RESHAPING THE PARLIAMENT

After a twenty-year hiatus as a result of the civil war of 1975 to 1990, parliamentary elections were resumed in Lebanon in 1992.(3) Ordinarily, the resumption of elections would be an occasion for celebration, but the 1992 election law was ramrodded through the parliament, and protections provided in the Ta'if agreement, including a Constitutional Council, were not implemented in time to function for the elections that were hastily scheduled for August 1992. Given the short time available to confirm lists of voters and otherwise monitor the conduct of the election, many Lebanese viewed the 1992 elections as a ploy by Syria to increase its control over the Beirut government. By ensuring the election of a majority of pro-Syrian parliamentary deputies, Syria could avoid the inconvenience of a recalcitrant legislature that might insist on the enforcement of the Ta'if Accord. That agreement required Syria to withdraw its 40,000 soldiers to positions in Lebanon's Biqa' valley two years after implementation, that is, by September 1992, but this aspect of the agreement was suspended by the Lebanese parliament.

Sensing a fixed election, many Lebanese, especially Christians, mounted a boycott. As a result, in several electoral areas fewer than five percent of eligible Christians voted, and no area had an overall participation higher than 37 percent. In one district (Jubayl), only one Christian vote was cast for every 200 eligible Christian voters. The rates of participation among the Muslims were higher but still well below the customary voting rates.

Arguably the most authentic result of the 1992 elections was in the Shiite Muslim community, where a number of the traditional political bosses were shunted aside by the voters in favor of candidates from Hizballah (the Party of God) and Amal (the Shiite reformist movement).(4) Although the Shiite Muslims account for at least a third of Lebanon's population and are the largest single confessional group in the country, they have been habitually impoverished and poorly represented in government. In many ways, the long process of politicization and political mobilization among the Shiites that began in the 1950s and culminated in the 1990s has been the central challenge facing Lebanon for some time. After generations of marginalization and being kept outside the system, the Shiites now found themselves in the halls of parliament. Counting victories by its non-Shiite allies, Hizballah won a total of twelve seats in the 1992 elections, making it the largest bloc in parliament. Of course, Hizballah gained notoriety and international opprobrium in the 1980s for its complicity in the kidnapping of foreigners and the devastating 1983 attacks on French soldiers and American marines deployed in Beirut as part of the multinational force. More than 280 American and French servicemen were killed when bomb-laden tracks were driven into their positions. The 1992 elections seem to mark the beginning of a period of transition as Hizballah sought to recreate itself as a political party.

• _Listed entries_:
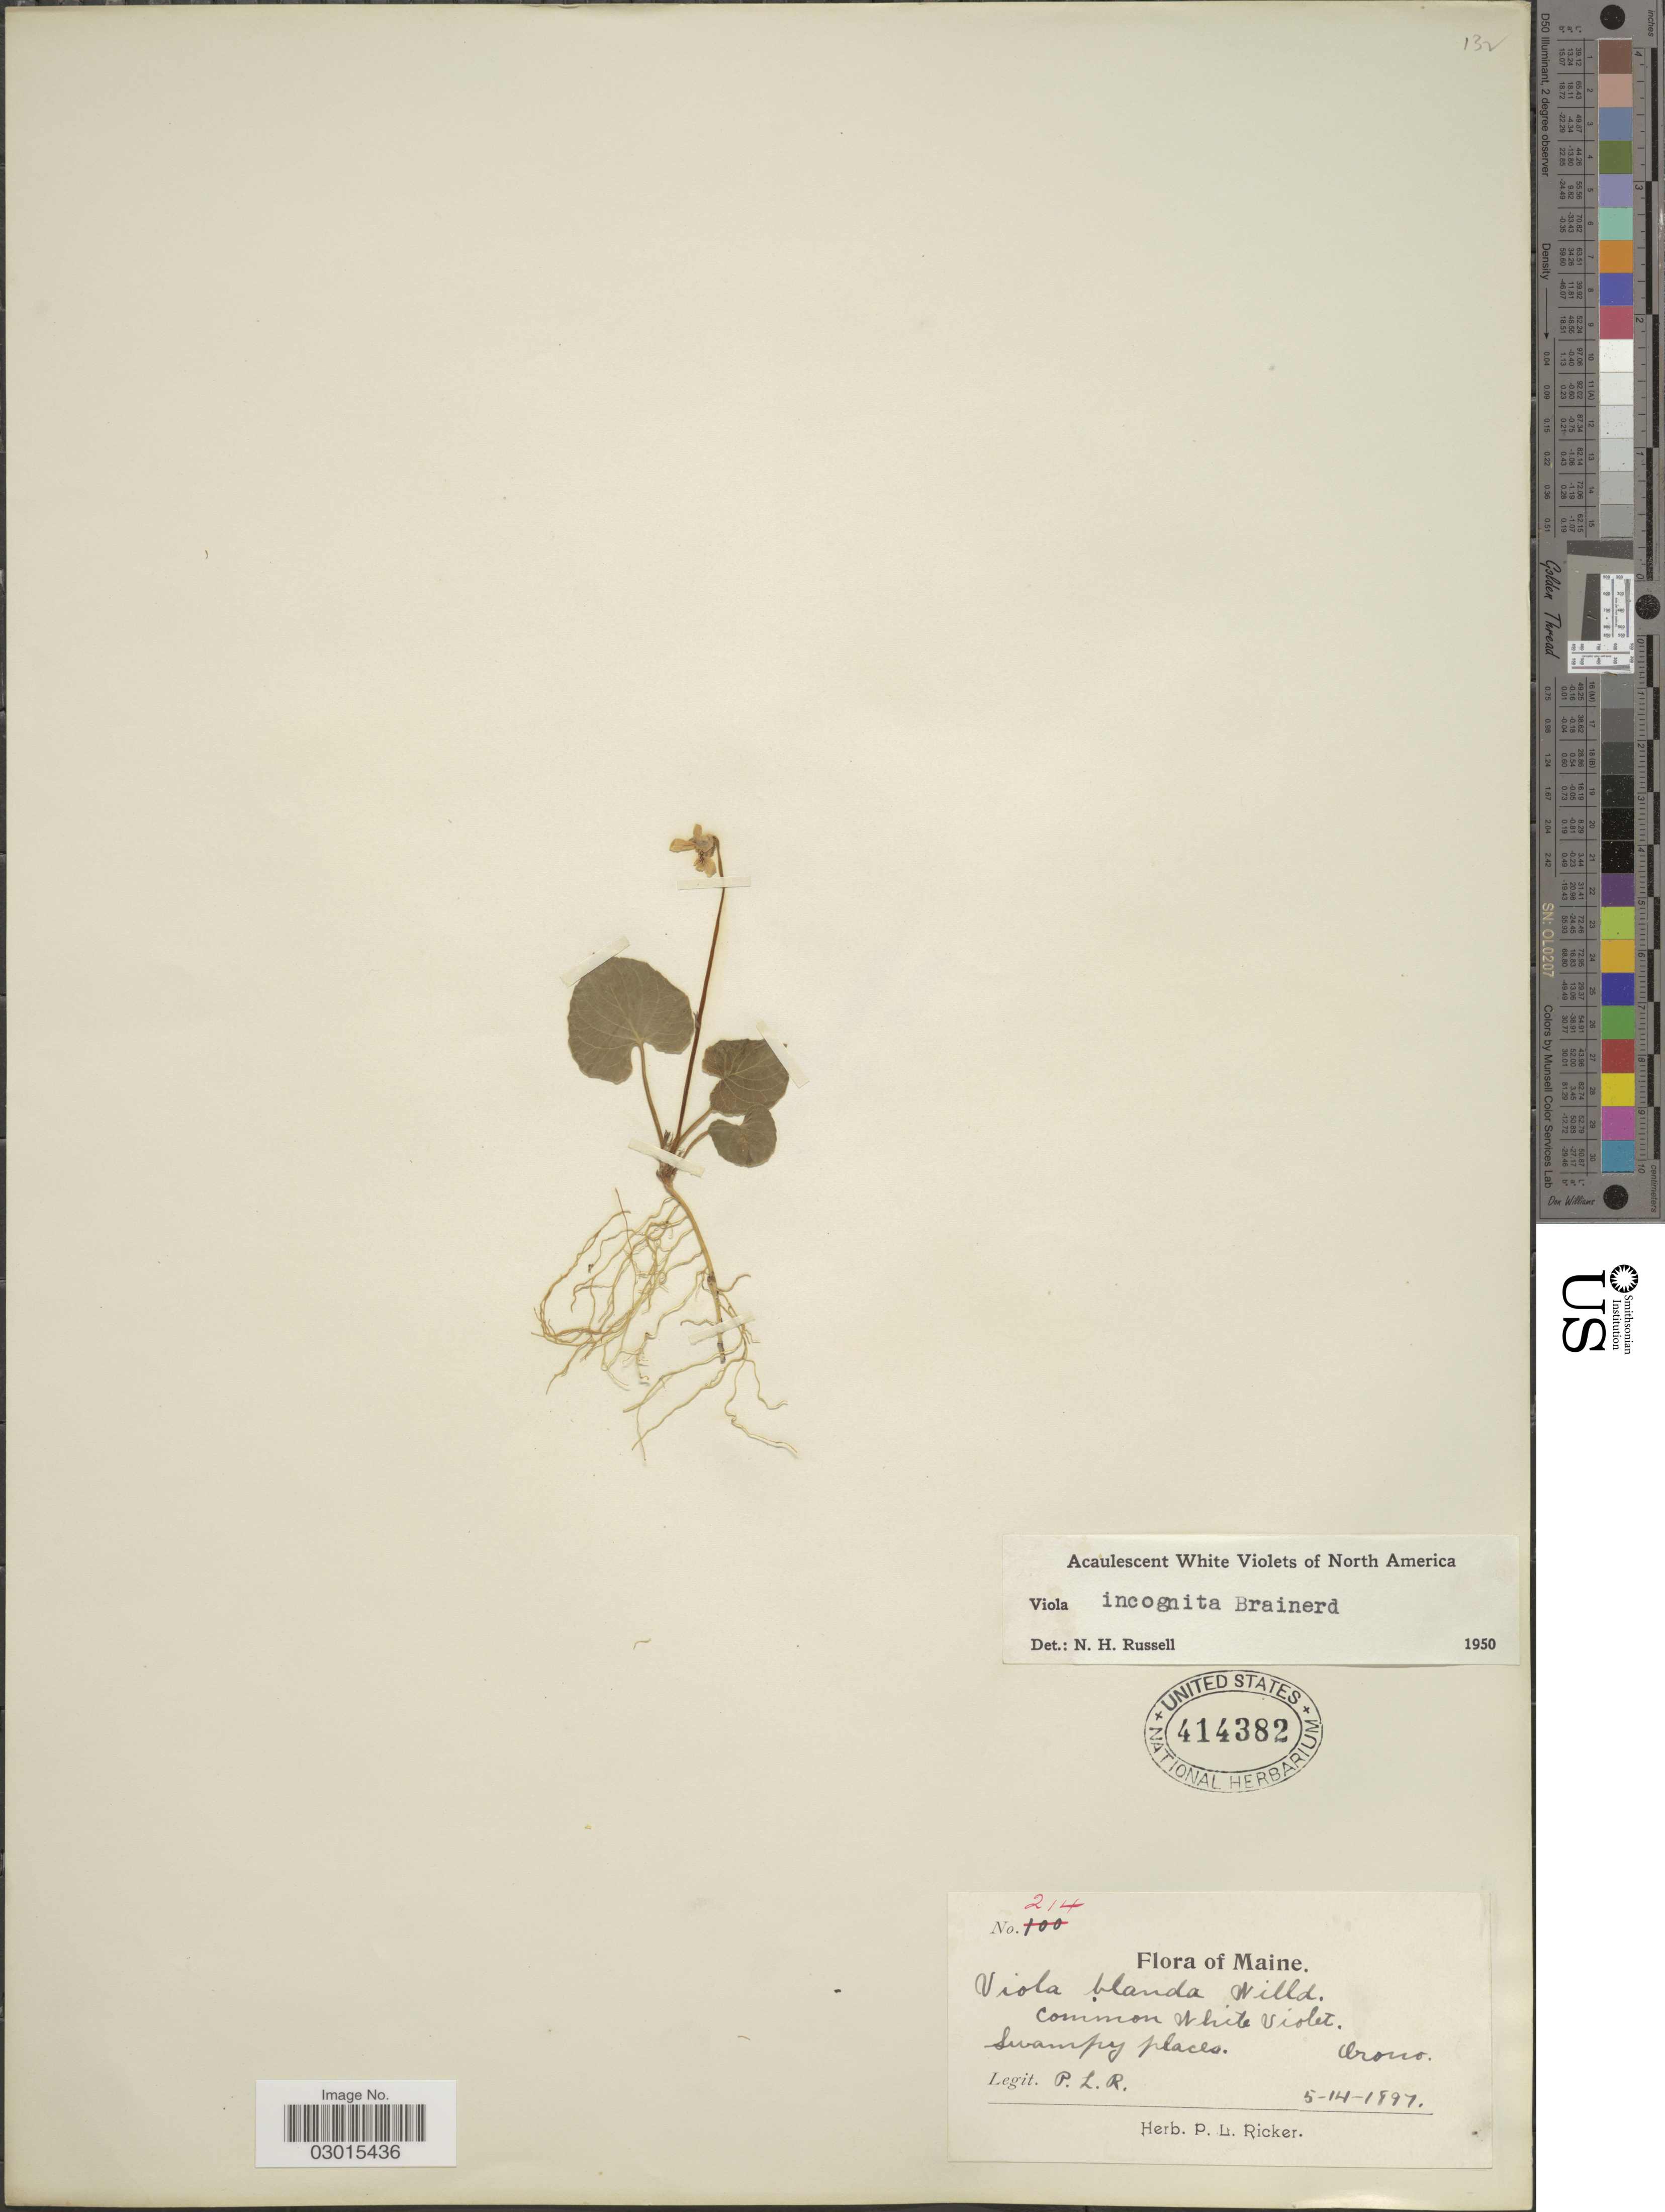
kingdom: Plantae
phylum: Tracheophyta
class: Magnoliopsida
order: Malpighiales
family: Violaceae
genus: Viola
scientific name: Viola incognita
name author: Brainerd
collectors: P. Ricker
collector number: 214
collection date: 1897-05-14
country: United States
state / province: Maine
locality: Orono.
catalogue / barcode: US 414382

* * *

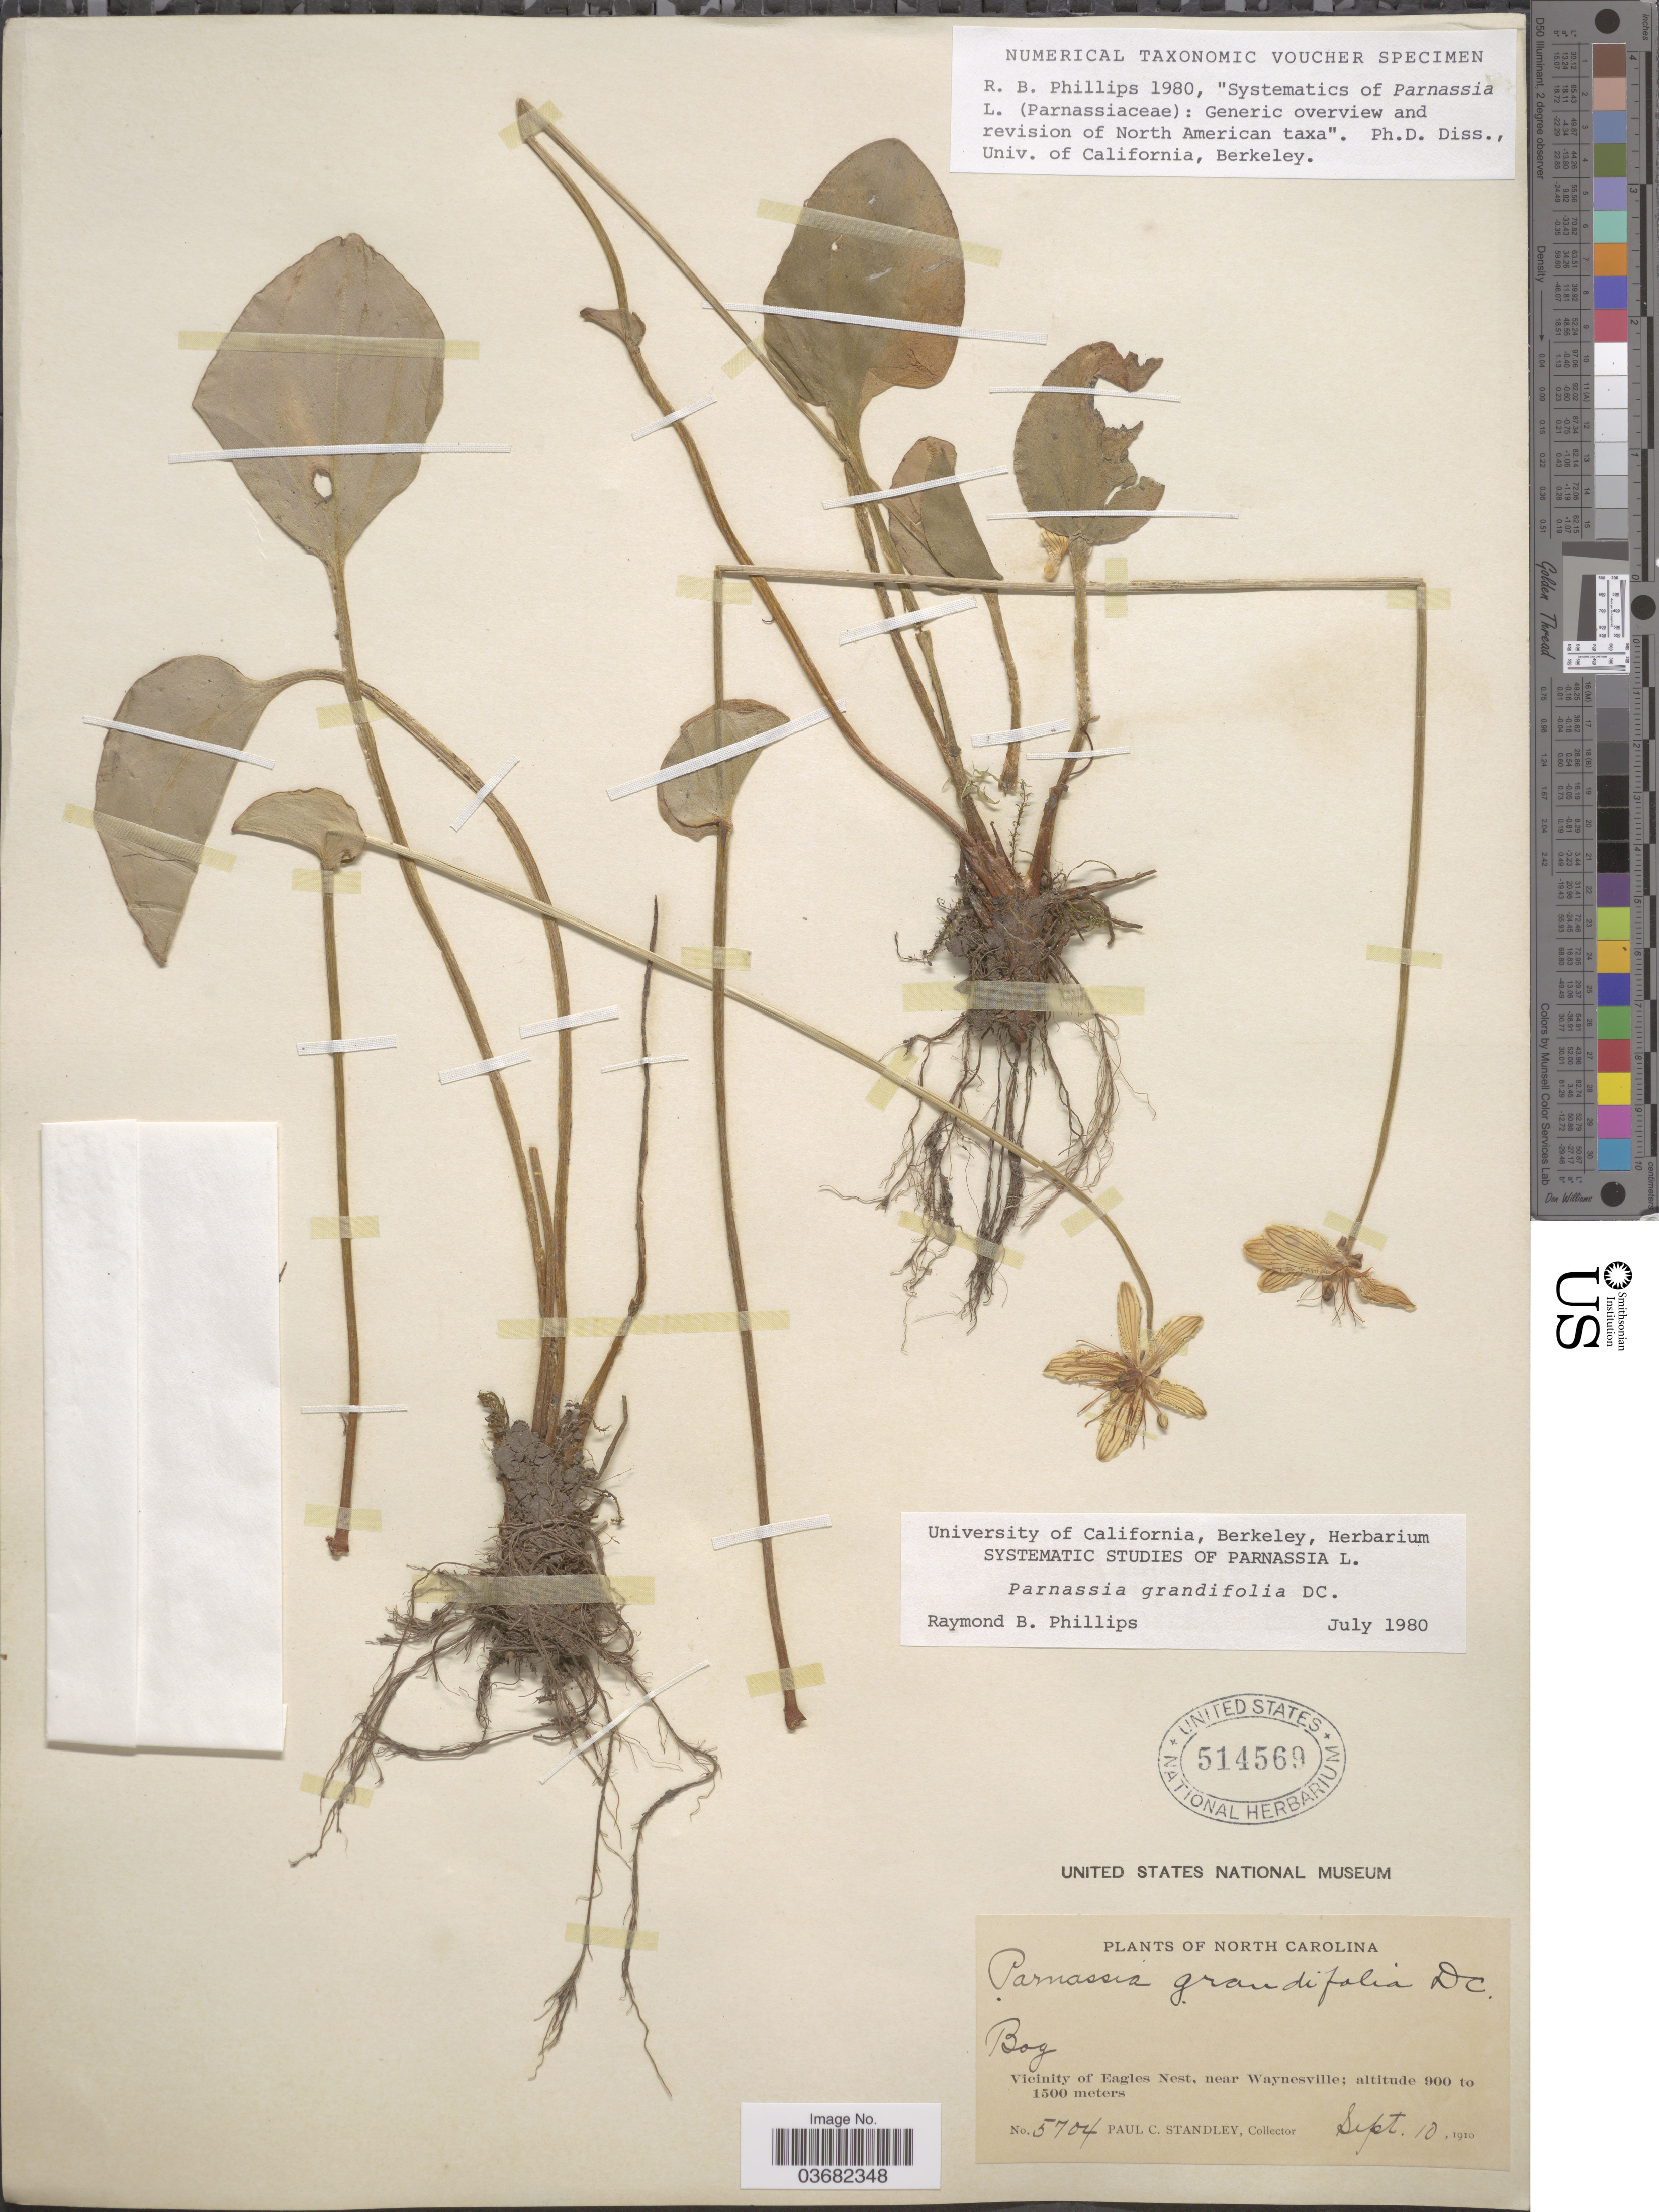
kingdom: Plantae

• _To be done_:
- A) In the passage on reshaping Lebanon's parliament, how many seats did Hizballah win in the 1992 elections when victories by its non-Shiite allies are counted?
- B) Transcribe the passage on reshaping Lebanon's parliament word for word, everything from "Sensing a fixed" down to "customary voting rates.".

• _Outputs in order_:
- A) Twelve seats.

- B)
Sensing a fixed election, many Lebanese, especially Christians, mounted a boycott. As a result, in several electoral areas fewer than five percent of eligible Christians voted, and no area had an overall participation higher than 37 percent. In one district (Jubayl), only one Christian vote was cast for every 200 eligible Christian voters. The rates of participation among the Muslims were higher but still well below the customary voting rates.